The RCT critique and responsible use
Deaton-Cartwright and using evidence well
The experimental approach has powerful critics, and engaging them is part of using it responsibly. Angus Deaton and Nancy Cartwright ('Understanding and Misunderstanding RCTs', 2018) argue: (1) internal validity doesn't guarantee policy relevance (an unbiased estimate of an effect HERE tells you little about THERE without a theory of WHY it worked); (2) RCTs estimate an AVERAGE effect that may hide important heterogeneity and may apply to no actual individual; (3) without understanding MECHANISMS (why the intervention works), you can't predict whether it will transfer — so RCTs need THEORY, not just experiments; and (4) the 'gold standard' framing can crowd out other valuable evidence (structural models, observational studies, qualitative understanding) and important non-experimentable questions (you can't randomise a currency regime or an institution).
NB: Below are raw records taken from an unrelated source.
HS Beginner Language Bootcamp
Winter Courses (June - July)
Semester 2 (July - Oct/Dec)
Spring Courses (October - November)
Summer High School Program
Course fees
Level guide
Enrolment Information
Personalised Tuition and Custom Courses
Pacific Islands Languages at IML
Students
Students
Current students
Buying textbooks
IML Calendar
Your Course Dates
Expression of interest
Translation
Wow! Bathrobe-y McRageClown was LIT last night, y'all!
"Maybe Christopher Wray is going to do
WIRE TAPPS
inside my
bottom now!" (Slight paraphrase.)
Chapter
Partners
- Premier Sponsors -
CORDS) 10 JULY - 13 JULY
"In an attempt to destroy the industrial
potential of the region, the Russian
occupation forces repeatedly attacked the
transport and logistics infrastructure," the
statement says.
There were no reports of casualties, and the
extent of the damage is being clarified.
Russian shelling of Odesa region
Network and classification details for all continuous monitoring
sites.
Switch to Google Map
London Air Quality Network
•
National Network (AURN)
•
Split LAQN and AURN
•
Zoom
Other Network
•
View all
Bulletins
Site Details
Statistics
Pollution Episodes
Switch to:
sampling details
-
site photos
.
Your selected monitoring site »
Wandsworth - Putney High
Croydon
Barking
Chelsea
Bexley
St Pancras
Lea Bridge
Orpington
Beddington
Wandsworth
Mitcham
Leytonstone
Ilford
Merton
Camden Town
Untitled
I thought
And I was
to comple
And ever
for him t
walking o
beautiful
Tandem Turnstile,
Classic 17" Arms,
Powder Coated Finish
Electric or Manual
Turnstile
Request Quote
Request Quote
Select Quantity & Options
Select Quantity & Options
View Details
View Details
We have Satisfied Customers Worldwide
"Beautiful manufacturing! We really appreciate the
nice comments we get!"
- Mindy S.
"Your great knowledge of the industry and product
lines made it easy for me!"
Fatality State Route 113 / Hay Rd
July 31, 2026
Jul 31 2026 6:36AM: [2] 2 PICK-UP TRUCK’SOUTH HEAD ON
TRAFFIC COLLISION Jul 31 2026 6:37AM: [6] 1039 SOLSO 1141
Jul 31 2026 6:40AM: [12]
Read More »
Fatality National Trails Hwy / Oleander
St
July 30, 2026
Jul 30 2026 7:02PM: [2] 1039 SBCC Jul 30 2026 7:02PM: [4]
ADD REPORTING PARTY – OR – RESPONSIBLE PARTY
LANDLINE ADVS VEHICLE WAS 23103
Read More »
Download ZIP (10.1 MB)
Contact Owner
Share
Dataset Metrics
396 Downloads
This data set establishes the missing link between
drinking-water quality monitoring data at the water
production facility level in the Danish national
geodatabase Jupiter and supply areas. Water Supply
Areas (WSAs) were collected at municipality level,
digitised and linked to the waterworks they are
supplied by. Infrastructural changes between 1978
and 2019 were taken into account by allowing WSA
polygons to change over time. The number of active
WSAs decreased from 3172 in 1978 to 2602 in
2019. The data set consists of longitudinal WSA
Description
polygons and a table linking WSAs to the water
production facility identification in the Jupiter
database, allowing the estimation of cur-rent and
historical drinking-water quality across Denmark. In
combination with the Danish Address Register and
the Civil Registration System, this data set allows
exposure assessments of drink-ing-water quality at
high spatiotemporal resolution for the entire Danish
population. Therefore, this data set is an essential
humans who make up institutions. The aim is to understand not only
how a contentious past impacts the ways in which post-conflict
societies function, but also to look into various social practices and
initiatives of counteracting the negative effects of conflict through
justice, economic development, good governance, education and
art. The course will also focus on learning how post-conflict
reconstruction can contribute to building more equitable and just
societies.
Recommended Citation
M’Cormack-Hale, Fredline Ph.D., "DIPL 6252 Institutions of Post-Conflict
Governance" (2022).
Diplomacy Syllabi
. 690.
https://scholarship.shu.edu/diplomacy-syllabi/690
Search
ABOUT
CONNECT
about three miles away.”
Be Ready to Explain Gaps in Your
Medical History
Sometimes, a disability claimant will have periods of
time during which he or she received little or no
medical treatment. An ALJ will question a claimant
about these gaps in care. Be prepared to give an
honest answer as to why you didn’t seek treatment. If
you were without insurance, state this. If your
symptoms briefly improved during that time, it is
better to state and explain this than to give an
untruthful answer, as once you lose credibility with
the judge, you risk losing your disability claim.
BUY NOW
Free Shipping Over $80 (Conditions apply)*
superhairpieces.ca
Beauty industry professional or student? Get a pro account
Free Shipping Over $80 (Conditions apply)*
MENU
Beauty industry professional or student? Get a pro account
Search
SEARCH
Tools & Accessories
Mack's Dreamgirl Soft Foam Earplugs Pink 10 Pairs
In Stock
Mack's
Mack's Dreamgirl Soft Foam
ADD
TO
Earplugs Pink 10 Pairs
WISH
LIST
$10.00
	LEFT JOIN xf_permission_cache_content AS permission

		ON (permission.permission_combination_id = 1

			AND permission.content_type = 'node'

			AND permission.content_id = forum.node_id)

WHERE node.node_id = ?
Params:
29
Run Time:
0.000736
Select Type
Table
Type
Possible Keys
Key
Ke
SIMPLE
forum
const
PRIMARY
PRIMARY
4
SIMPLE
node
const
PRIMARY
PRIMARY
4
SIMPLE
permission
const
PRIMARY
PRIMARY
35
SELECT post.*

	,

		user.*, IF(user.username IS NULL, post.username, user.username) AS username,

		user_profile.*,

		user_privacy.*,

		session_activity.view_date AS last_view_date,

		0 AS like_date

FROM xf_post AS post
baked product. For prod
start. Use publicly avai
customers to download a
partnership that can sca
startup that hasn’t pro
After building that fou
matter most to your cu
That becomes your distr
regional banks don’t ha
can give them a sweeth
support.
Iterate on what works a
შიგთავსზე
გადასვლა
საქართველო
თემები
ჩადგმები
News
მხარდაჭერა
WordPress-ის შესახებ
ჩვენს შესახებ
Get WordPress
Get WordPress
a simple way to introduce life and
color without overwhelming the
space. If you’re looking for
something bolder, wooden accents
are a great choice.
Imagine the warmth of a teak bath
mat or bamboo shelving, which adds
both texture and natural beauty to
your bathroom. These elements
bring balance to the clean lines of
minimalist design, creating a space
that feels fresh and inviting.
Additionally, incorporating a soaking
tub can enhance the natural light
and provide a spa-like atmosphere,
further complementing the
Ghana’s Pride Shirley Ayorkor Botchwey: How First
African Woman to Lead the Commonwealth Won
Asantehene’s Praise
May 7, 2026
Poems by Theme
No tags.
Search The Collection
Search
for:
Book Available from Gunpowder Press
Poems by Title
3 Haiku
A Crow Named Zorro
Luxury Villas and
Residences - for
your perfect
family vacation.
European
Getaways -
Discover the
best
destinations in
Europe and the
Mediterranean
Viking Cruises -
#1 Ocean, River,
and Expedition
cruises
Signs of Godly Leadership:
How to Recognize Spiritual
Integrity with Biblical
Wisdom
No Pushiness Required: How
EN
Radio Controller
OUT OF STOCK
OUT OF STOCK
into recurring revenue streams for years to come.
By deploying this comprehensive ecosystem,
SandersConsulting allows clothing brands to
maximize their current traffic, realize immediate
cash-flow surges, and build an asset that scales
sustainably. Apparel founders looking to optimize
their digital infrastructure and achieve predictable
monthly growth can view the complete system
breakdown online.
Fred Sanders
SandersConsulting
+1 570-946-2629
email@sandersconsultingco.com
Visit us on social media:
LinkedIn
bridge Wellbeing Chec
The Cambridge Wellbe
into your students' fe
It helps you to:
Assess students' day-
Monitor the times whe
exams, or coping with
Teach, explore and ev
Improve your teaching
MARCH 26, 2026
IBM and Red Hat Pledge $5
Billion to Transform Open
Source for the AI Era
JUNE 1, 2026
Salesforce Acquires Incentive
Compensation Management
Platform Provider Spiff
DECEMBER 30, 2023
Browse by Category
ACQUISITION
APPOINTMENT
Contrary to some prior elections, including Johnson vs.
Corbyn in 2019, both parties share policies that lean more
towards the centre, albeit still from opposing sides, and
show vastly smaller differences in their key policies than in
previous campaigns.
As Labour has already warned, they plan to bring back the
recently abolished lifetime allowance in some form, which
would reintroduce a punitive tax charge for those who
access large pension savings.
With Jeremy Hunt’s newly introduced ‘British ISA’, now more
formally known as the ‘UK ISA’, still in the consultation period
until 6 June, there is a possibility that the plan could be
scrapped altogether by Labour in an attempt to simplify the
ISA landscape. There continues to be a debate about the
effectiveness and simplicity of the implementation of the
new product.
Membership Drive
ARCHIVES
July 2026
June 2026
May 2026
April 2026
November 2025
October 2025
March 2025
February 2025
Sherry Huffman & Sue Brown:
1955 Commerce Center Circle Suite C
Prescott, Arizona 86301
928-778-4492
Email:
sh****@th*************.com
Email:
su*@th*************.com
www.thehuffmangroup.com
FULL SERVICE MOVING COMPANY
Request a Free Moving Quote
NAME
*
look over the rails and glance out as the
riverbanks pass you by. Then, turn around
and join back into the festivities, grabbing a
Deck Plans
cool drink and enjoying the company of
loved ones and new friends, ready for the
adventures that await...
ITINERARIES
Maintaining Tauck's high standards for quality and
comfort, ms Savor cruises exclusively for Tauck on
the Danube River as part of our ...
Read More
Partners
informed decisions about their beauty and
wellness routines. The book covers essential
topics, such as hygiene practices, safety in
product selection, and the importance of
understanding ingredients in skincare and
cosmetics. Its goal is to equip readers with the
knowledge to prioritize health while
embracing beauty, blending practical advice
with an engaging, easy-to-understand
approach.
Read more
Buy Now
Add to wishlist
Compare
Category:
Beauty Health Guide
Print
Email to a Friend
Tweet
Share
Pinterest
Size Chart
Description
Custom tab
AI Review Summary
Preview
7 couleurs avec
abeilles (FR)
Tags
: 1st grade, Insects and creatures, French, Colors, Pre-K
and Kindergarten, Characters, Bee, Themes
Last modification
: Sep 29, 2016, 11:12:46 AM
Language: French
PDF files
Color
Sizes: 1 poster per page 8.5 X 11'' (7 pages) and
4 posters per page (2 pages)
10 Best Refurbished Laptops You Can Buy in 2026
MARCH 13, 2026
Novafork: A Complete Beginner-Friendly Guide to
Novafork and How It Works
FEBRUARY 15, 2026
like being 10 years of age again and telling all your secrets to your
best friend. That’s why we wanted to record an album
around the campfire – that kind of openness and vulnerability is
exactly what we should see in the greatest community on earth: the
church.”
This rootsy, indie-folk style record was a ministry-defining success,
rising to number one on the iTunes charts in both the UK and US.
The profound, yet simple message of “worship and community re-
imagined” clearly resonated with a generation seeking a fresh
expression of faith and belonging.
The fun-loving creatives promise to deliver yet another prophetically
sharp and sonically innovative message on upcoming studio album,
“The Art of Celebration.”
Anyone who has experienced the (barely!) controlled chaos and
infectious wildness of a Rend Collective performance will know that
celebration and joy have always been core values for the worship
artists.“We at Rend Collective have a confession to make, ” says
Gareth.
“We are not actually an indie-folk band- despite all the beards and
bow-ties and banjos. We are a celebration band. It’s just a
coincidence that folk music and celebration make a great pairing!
The constructive response (which the field has largely absorbed): RCTs are a powerful tool, not the only one; combine experimental effect estimates with THEORY and MECHANISM (why does it work?), with cost-effectiveness comparison, and with judgement about external validity and scale-up; use the evidence base (J-PAL, what's been settled — CCTs, deworming, the limited impact of microcredit) as INPUTS to policy reasoning, not as automatic prescriptions; and retain humility about generalisation. The mature position is neither RCT-worship nor RCT-rejection but disciplined eclecticism: rigorous causal evidence, interpreted through theory and mechanism, compared on cost-effectiveness, and applied with explicit attention to external validity, scale, and context. That disciplined, humble use of evidence is the real lesson of the course — and the bridge from this methods specialization back to the substantive policy questions of the whole program.
Exercise
An RCT in one district finds that a new agricultural-extension programme (training farmers in better techniques) raised participating farmers' yields by 30%, cost-effectively. The agriculture minister wants to scale it nationally immediately. (1) Explain why the internally-valid 30% estimate is not sufficient to justify national scale-up. (2) Identify the general-equilibrium and implementation risks of scaling. (3) Explain how cost-effectiveness should inform the decision. (4) Apply the Deaton-Cartwright critique to advise the minister on using this evidence responsibly.